CodeQL documentation

Modeling data flow in Go libraries

When analyzing a Go program, CodeQL does not examine the source code for external packages. To track the flow of untrusted data through a library, you can create a model of the library.

You can find existing models in the ql/src/semmle/go/frameworks/ folder of the CodeQL for Go repository. To add a new model, you should make a new file in that folder, named after the library.

Sources

To mark a source of data that is controlled by an untrusted user, we create a class extending UntrustedFlowSource::Range. Inheritance and the characteristic predicate of the class should be used to specify exactly the dataflow node that introduces the data. Here is a short example from Mux.qll.

class RequestVars extends DataFlow::UntrustedFlowSource::Range, DataFlow::CallNode {
  RequestVars() { this.getTarget().hasQualifiedName("github.com/gorilla/mux", "Vars") }
}

This has the effect that all calls to the function Vars from the package mux are treated as sources of untrusted data.

Flow propagation

By default, we assume that all functions in libraries do not have any data flow. To indicate that a particular function does have data flow, create a class extending TaintTracking::FunctionModel (or DataFlow::FunctionModel if the untrusted user data is passed on without being modified).

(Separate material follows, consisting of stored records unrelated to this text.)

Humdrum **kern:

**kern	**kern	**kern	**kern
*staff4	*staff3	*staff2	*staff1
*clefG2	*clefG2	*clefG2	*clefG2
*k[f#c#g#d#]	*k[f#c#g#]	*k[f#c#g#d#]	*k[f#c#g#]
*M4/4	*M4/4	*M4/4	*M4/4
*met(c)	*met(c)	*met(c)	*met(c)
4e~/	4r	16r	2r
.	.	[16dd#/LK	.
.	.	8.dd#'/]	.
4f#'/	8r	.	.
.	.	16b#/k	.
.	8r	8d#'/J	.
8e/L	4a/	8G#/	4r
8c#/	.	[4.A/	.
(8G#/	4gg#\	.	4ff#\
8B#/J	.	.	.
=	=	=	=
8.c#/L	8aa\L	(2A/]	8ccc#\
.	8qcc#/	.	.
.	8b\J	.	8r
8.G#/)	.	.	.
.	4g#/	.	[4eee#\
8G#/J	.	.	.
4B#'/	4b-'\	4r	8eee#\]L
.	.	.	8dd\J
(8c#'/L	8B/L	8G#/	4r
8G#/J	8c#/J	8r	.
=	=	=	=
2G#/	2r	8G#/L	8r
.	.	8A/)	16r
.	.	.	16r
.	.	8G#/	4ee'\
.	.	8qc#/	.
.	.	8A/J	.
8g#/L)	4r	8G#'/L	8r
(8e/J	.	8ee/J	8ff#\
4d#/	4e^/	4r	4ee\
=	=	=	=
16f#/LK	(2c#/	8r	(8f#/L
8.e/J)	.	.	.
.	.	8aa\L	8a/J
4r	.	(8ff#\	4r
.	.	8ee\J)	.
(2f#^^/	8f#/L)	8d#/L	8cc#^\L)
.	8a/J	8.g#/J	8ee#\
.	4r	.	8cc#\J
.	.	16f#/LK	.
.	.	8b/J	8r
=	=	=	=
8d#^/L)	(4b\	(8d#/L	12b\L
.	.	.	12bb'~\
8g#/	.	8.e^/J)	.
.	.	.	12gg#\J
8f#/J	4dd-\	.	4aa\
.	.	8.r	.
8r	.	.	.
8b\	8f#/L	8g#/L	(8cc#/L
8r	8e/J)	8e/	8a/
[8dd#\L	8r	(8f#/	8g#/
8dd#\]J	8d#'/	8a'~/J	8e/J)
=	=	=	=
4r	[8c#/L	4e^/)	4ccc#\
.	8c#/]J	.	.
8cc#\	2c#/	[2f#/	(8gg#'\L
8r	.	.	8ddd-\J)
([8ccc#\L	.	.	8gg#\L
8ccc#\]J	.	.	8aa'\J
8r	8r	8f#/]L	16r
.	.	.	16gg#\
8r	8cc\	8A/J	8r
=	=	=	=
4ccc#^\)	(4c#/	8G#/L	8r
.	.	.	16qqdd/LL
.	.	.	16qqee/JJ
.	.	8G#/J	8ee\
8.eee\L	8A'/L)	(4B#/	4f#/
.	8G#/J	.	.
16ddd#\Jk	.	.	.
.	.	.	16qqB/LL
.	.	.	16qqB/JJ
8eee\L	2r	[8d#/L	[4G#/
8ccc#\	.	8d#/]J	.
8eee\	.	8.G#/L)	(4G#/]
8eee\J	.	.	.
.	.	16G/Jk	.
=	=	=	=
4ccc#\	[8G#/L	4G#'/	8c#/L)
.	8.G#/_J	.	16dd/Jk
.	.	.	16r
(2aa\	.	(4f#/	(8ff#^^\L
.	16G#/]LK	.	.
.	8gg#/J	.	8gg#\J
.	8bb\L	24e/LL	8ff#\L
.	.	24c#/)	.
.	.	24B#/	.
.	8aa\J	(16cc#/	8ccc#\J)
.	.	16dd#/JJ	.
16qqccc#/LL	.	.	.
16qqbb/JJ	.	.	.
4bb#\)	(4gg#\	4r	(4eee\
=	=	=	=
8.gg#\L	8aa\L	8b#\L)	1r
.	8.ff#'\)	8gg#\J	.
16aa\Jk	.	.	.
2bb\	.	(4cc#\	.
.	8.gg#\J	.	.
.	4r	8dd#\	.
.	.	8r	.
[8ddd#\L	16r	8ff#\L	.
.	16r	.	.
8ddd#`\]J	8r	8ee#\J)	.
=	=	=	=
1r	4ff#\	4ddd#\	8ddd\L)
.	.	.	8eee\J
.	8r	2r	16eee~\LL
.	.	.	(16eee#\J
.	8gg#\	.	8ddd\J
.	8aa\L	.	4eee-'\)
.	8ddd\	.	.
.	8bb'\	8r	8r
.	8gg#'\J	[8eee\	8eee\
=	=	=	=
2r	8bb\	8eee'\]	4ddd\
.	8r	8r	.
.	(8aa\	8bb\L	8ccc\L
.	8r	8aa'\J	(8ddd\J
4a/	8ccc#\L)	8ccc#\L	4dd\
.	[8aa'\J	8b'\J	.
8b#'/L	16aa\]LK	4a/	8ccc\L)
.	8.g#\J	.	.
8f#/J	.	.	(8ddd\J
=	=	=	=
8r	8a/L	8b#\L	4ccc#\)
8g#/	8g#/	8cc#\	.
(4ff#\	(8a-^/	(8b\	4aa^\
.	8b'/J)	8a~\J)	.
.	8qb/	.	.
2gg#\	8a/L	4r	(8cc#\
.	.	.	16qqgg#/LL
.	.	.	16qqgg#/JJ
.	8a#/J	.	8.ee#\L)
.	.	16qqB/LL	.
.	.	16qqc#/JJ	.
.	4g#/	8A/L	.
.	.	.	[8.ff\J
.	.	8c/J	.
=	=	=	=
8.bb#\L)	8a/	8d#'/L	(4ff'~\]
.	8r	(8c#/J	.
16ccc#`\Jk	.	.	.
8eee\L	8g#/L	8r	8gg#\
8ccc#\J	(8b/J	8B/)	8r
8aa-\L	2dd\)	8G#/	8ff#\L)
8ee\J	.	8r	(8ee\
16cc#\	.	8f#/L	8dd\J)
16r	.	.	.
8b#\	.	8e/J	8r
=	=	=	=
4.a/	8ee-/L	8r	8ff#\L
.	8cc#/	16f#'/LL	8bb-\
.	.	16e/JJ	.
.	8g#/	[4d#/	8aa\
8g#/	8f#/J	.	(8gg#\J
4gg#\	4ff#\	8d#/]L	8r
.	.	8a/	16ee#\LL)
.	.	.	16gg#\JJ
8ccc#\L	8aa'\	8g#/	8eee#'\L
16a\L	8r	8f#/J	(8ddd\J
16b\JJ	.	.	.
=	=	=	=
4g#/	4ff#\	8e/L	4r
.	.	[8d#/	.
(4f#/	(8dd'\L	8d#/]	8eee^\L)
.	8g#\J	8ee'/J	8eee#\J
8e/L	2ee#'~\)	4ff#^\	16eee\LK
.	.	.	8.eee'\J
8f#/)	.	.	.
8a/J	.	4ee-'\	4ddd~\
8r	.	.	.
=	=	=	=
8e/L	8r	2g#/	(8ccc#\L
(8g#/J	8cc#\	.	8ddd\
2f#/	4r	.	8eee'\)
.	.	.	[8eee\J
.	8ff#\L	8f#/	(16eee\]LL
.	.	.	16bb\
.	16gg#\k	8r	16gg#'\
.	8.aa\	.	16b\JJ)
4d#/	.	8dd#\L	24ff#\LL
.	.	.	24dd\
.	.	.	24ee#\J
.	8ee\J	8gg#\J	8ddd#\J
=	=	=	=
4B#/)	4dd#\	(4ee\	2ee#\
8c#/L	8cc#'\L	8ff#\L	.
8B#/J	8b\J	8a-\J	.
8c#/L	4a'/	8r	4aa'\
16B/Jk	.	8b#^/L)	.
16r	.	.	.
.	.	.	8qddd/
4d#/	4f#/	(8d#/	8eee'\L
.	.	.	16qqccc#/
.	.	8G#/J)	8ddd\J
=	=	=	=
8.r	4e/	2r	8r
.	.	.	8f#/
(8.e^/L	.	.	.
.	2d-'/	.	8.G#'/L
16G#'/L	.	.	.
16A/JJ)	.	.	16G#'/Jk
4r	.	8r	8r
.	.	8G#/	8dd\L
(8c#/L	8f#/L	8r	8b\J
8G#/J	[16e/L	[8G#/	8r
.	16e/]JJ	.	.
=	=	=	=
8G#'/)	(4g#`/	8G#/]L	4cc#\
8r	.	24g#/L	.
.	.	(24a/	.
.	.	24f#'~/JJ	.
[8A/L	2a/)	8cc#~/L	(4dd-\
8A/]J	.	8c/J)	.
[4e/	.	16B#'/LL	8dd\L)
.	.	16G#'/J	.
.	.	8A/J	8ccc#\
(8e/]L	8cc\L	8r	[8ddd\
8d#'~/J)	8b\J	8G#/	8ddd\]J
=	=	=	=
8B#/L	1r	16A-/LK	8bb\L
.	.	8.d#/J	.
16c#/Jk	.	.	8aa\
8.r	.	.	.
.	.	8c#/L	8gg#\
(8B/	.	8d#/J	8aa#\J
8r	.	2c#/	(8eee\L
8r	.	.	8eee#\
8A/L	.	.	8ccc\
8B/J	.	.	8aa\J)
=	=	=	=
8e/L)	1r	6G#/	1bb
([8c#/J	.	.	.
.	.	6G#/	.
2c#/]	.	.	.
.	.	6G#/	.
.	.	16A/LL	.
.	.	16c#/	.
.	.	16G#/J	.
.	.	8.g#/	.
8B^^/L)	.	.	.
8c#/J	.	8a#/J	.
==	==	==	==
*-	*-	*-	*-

Inheritance and the characteristic predicate of the class should specify the function. The class should also have a member predicate with the signature override predicate hasTaintFlow(FunctionInput inp, FunctionOutput outp) (or override predicate hasDataFlow(FunctionInput inp, FunctionOutput outp) if extending DataFlow::FunctionModel). The body should constrain inp and outp.

FunctionInput is an abstract representation of the inputs to a function. The options are:

  • the receiver (inp.isReceiver())
  • one of the parameters (inp.isParameter(i))
  • one of the results (inp.isResult(i), or inp.isResult if there is only one result)

Note that it may seem strange that the result of a function could be considered as a function input, but it is needed in some cases. For instance, the function bufio.NewWriter returns a writer bw that buffers write operations to an underlying writer w. If tainted data is written to bw, then it makes sense to propagate that taint back to the underlying writer w, which can be modeled by saying that bufio.NewWriter propagates taint from its result to its first argument.

Similarly, FunctionOutput is an abstract representation of the outputs to a function. The options are:

  • the receiver (outp.isReceiver())
  • one of the parameters (outp.isParameter(i))
  • one of the results (outp.isResult(i), or outp.isResult if there is only one result)

Here is an example from Gin.qll, which has been slightly simplified.

private class ParamsGet extends TaintTracking::FunctionModel, Method {
  ParamsGet() { this.hasQualifiedName("github.com/gin-gonic/gin", "Params", "Get") }

  override predicate hasTaintFlow(FunctionInput inp, FunctionOutput outp) {
    inp.isReceiver() and outp.isResult(0)
  }
}

This has the effect that calls to the Get method with receiver type Params from the gin-gonic/gin package allow taint to flow from the receiver to the first result. In other words, if p has type Params and taint can flow to it, then after the line x := p.Get("foo") taint can also flow to x.

Sanitizers

It is not necessary to indicate that library functions are sanitizers. Their bodies are not analyzed, so it is assumed that data does not flow through them.

Sinks

Data-flow sinks are specified by queries rather than by library models. However, you can use library models to indicate when functions belong to special categories. Queries can then use these categories when specifying sinks. Classes representing these special categories are contained in ql/src/semmle/go/Concepts.qll in the CodeQL for Go repository. Concepts.qll includes classes for logger mechanisms, HTTP response writers, HTTP redirects, and marshaling and unmarshaling functions.

Here is a short example from Stdlib.qll, which has been slightly simplified.

private class PrintfCall extends LoggerCall::Range, DataFlow::CallNode {
  PrintfCall() { this.getTarget().hasQualifiedName("fmt", ["Print", "Printf", "Println"]) }

  override DataFlow::Node getAMessageComponent() { result = this.getAnArgument() }
}

This has the effect that any call to Print, Printf, or Println in the package fmt is recognized as a logger call. Any query that uses logger calls as a sink will then identify when tainted data has been passed as an argument to Print, Printf, or Println.